» **WRITTEN TASK**: Retype every line of the listing below without changing anything, and leave out the pictures.
-------- ENTRIES SUPPLIED
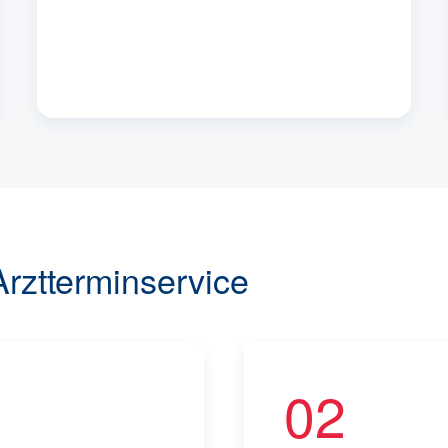
rztterminservice
02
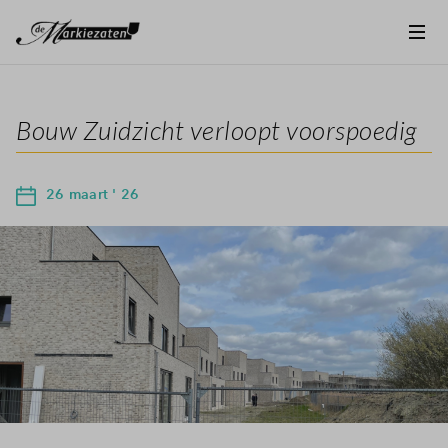
Bouw Zuidzicht verloopt voorspoedig
26 maart ' 26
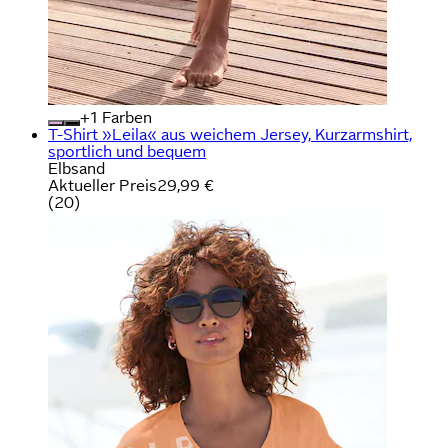
+
Farben
T-Shirt »Leila« aus weichem Jersey, Kurzarmshirt,
sportlich und bequem
Elbsand
Aktueller Preis
29,99 €
(
20
)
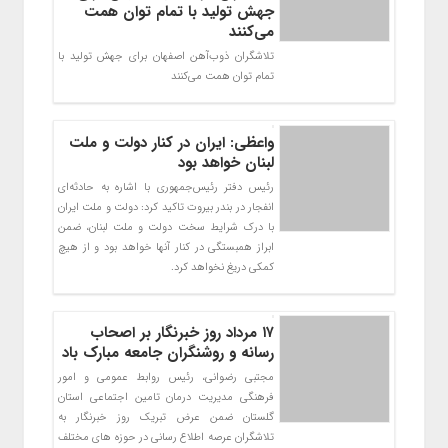
جهش تولید با تمام توان همت
می‌کنند
تلاشگران ذوب‌آهن اصفهان برای جهش تولید با
تمام توان همت می‌کنند
واعظی: ایران در کنار دولت و ملت
لبنان خواهد بود
رئیس دفتر رئیس‌جمهوری با اشاره به حادثه‌ای
انفجار در بندر بیروت تاکید کرد: دولت و ملت ایران
با درک شرایط سخت دولت و ملت لبنان، ضمن
ابراز همبستگی در کنار آنها خواهد بود و از هیچ
کمکی دریغ نخواهد کرد.
۱۷ مرداد روز خبرنگار بر اصحاب
رسانه و روشنگران جامعه مبارک باد
مجتبی رضوانی، رئیس روابط عمومی و امور
فرهنگی مدیریت درمان تامین اجتماعی استان
گلستان ضمن عرض تبریک روز خبرنگار به
تلاشگران عرصه اطلاع رسانی در حوزه های مختلف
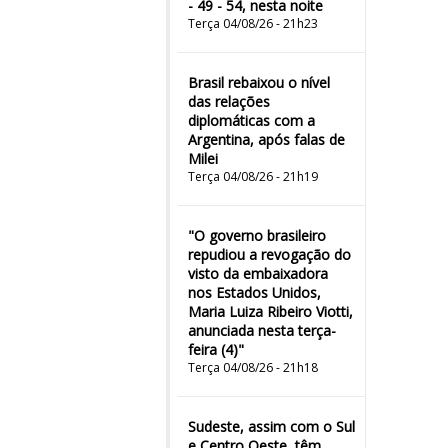
- 49 - 54, nesta noite
Terça 04/08/26 - 21h23
Brasil rebaixou o nível
das relações
diplomáticas com a
Argentina, após falas de
Milei
Terça 04/08/26 - 21h19
"O governo brasileiro
repudiou a revogação do
visto da embaixadora
nos Estados Unidos,
Maria Luiza Ribeiro Viotti,
anunciada nesta terça-
feira (4)"
Terça 04/08/26 - 21h18
Sudeste, assim com o Sul
e Centro Oeste, têm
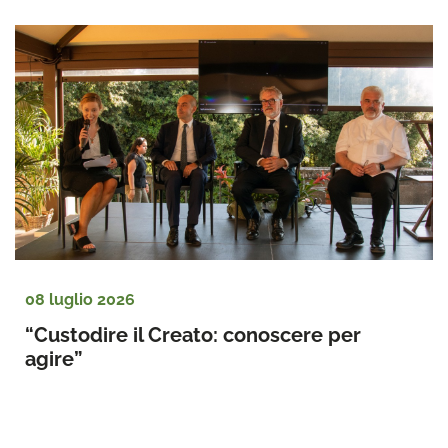
08 luglio 2026
“Custodire il Creato: conoscere per 
agire”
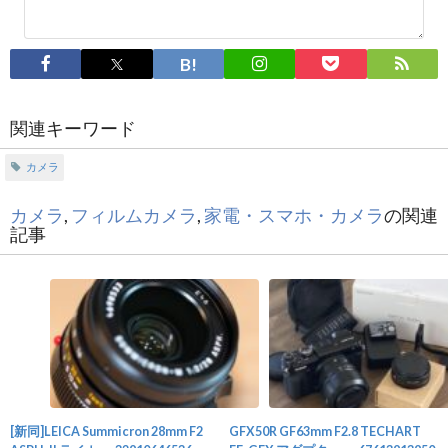
関連キーワード
カメラ
カメラ
,
フィルムカメラ
,
家電・スマホ・カメラ
の関連
記事
[新同]LEICA Summicron 28mm F2
GFX50R GF63mm F2.8 TECHART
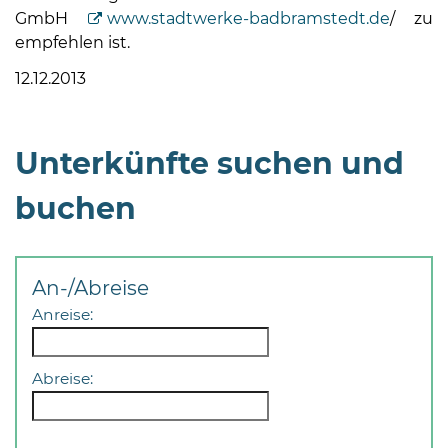
GmbH
www.stadtwerke-badbramstedt.de
/ zu
empfehlen ist.
12.12.2013
Unterkünfte suchen und
08
-
buchen
12
Uhr
und
14
An-/Abreise
-
Anreise:
18
Uhr
Abreise:
sowie
außerhalb
der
----------------
» **RESULT OF THIS EXERCISE**:
rztterminservice
02
Bouw Zuidzicht verloopt voorspoedig
26 maart ' 26
+
Farben
T-Shirt »Leila« aus weichem Jersey, Kurzarmshirt,
sportlich und bequem
Elbsand
Aktueller Preis
29,99 €
(
20
)
جهش تولید با تمام توان همت
می‌کنند
تلاشگران ذوب‌آهن اصفهان برای جهش تولید با
تمام توان همت می‌کنند
واعظی: ایران در کنار دولت و ملت
لبنان خواهد بود
رئیس دفتر رئیس‌جمهوری با اشاره به حادثه‌ای
انفجار در بندر بیروت تاکید کرد: دولت و ملت ایران
با درک شرایط سخت دولت و ملت لبنان، ضمن
ابراز همبستگی در کنار آنها خواهد بود و از هیچ
کمکی دریغ نخواهد کرد.
۱۷ مرداد روز خبرنگار بر اصحاب
رسانه و روشنگران جامعه مبارک باد
مجتبی رضوانی، رئیس روابط عمومی و امور
فرهنگی مدیریت درمان تامین اجتماعی استان
گلستان ضمن عرض تبریک روز خبرنگار به
تلاشگران عرصه اطلاع رسانی در حوزه های مختلف
- 49 - 54, nesta noite
Terça 04/08/26 - 21h23
Brasil rebaixou o nível
das relações
diplomáticas com a
Argentina, após falas de
Milei
Terça 04/08/26 - 21h19
"O governo brasileiro
repudiou a revogação do
visto da embaixadora
nos Estados Unidos,
Maria Luiza Ribeiro Viotti,
anunciada nesta terça-
feira (4)"
Terça 04/08/26 - 21h18
Sudeste, assim com o Sul
e Centro Oeste, têm
08 luglio 2026
“Custodire il Creato: conoscere per 
agire”
関連キーワード
カメラ
カメラ
,
フィルムカメラ
,
家電・スマホ・カメラ
の関連
記事
[新同]LEICA Summicron 28mm F2
GFX50R GF63mm F2.8 TECHART
GmbH
www.stadtwerke-badbramstedt.de
/ zu
empfehlen ist.
12.12.2013
Unterkünfte suchen und
08
-
buchen
12
Uhr
und
14
An-/Abreise
-
Anreise:
18
Uhr
Abreise:
sowie
außerhalb
der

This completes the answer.